## PROBLEM TO SOLVE
Report the count of lines containing the word "that" in the entries below, and nothing more.

## RECORDS FOR PROCESSING
================
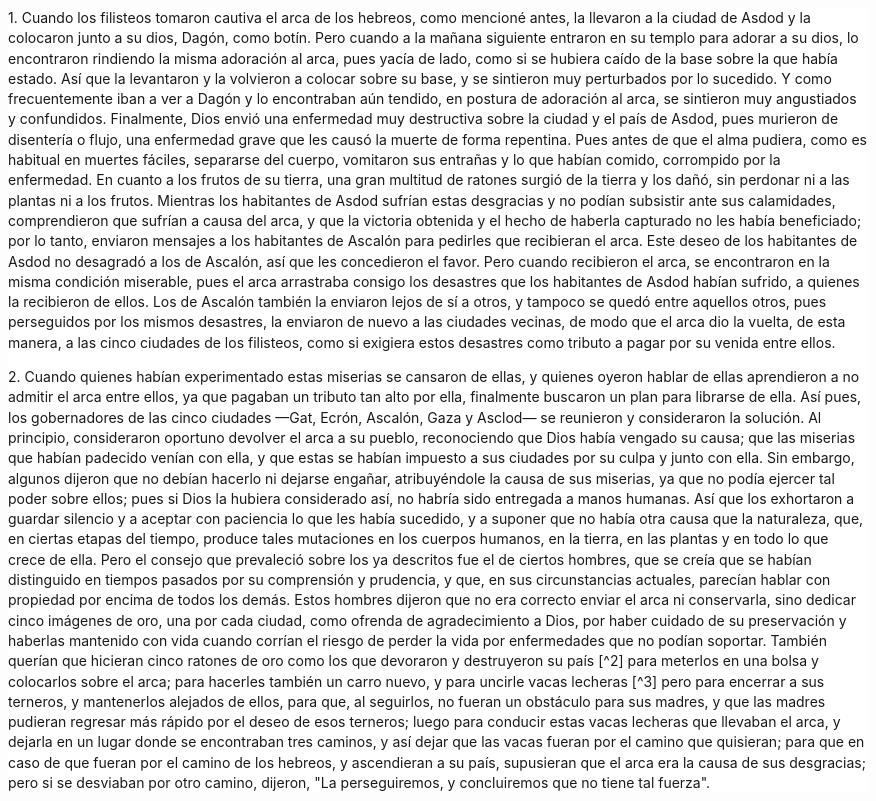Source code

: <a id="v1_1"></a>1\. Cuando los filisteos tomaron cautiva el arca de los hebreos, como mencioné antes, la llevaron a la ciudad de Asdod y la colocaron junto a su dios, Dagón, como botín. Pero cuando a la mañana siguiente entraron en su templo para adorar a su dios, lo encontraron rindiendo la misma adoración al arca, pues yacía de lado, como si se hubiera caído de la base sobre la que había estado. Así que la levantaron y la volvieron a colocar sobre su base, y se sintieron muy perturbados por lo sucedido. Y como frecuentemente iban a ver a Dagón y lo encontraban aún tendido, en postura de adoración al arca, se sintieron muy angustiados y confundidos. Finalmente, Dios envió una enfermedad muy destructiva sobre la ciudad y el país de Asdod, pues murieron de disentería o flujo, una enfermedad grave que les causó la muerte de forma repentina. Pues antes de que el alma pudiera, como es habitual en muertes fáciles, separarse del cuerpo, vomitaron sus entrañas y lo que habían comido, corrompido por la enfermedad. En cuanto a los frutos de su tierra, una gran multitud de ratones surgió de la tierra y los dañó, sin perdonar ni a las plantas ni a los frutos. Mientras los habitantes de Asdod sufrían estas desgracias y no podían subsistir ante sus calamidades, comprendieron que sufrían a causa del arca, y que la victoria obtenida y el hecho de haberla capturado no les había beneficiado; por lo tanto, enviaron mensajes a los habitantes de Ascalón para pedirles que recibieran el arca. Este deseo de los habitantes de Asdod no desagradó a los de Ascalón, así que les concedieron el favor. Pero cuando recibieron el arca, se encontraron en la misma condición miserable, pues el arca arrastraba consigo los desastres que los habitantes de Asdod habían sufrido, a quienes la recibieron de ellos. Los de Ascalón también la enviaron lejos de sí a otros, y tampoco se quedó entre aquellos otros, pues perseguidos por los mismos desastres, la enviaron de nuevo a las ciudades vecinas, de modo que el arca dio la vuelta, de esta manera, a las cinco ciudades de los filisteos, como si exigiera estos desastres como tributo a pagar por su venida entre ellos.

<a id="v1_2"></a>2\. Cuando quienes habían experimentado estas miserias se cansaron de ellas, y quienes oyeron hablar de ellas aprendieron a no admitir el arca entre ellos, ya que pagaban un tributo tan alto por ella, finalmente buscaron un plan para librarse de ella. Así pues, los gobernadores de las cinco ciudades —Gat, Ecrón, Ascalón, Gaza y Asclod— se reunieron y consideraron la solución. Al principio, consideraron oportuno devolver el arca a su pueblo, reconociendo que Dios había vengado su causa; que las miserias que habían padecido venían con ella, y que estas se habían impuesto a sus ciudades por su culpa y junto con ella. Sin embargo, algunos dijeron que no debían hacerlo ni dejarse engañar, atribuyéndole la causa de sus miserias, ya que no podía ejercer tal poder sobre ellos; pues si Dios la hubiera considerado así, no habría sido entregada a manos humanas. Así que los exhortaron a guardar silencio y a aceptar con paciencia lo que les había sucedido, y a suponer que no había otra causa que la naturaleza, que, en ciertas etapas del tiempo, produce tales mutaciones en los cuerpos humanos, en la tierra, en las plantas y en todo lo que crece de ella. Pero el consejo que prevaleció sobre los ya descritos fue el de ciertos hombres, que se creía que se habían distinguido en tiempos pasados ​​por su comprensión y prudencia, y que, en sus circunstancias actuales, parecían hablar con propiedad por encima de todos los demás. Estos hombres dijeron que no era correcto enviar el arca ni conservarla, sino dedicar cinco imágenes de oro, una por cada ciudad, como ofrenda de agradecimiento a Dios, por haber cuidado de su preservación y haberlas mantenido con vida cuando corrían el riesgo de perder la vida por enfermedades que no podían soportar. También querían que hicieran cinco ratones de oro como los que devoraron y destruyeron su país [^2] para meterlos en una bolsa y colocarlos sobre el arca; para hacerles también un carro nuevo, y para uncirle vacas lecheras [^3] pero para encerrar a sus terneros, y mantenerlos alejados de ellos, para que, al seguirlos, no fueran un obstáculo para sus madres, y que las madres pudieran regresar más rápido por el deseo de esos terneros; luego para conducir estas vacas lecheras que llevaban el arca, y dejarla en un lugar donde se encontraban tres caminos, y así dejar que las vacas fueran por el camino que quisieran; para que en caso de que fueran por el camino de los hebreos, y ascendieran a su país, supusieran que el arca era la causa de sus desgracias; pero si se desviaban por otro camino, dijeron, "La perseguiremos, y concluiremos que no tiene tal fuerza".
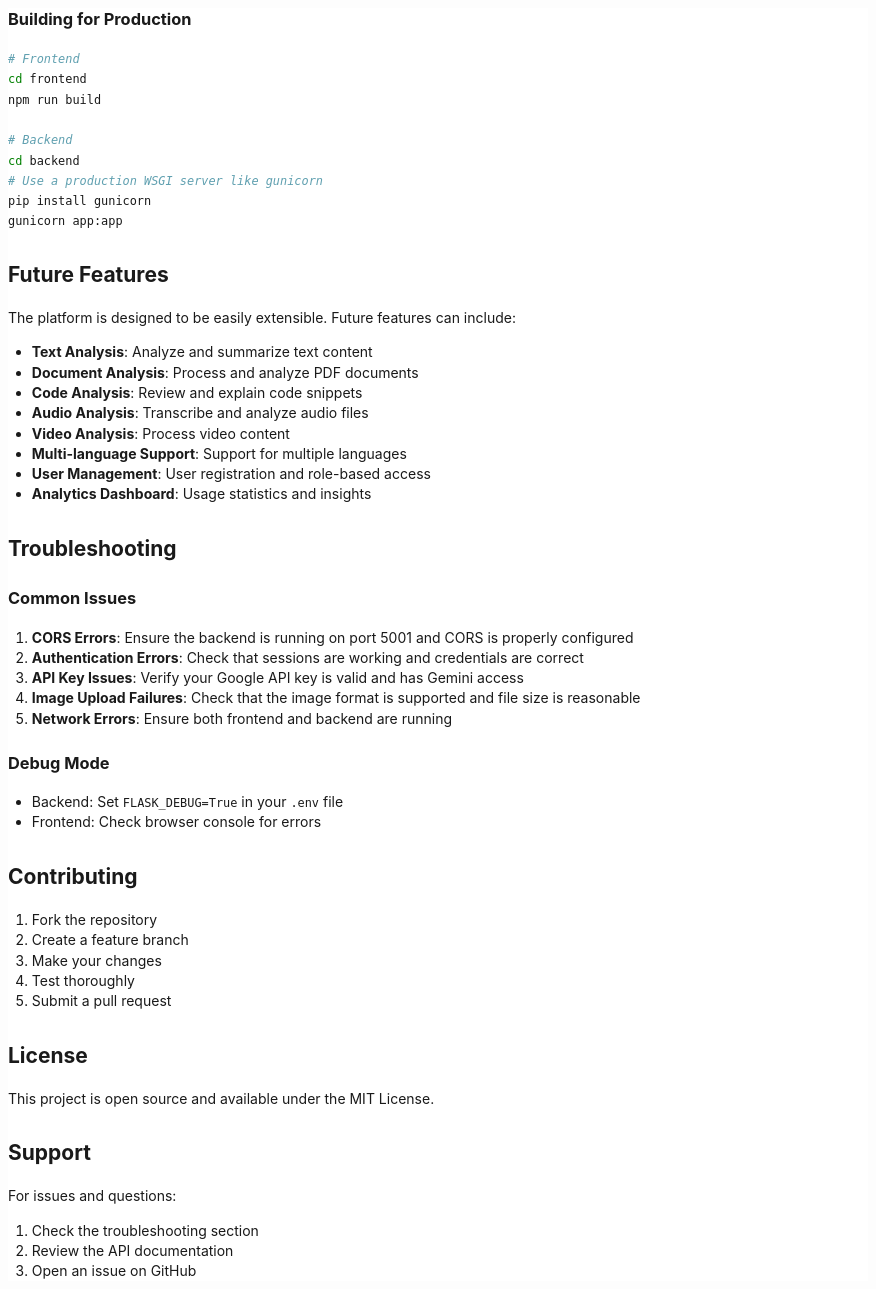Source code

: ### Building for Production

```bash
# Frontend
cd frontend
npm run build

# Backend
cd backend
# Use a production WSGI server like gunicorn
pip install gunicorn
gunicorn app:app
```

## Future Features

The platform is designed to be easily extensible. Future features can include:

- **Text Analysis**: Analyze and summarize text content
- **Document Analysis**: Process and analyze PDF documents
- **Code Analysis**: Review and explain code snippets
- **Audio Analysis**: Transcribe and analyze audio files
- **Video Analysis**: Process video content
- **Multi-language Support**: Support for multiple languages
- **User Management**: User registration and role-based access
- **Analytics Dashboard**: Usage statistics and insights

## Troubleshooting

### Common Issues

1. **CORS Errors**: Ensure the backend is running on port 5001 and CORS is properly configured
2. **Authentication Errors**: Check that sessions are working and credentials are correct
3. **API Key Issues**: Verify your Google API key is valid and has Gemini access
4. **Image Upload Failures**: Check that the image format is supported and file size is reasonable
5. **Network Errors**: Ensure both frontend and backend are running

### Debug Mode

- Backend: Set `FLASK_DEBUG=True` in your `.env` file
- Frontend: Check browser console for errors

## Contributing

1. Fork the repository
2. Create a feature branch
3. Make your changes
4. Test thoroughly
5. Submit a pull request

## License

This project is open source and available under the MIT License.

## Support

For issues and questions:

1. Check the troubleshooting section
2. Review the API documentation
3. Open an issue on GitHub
================
## TASK RESULT
2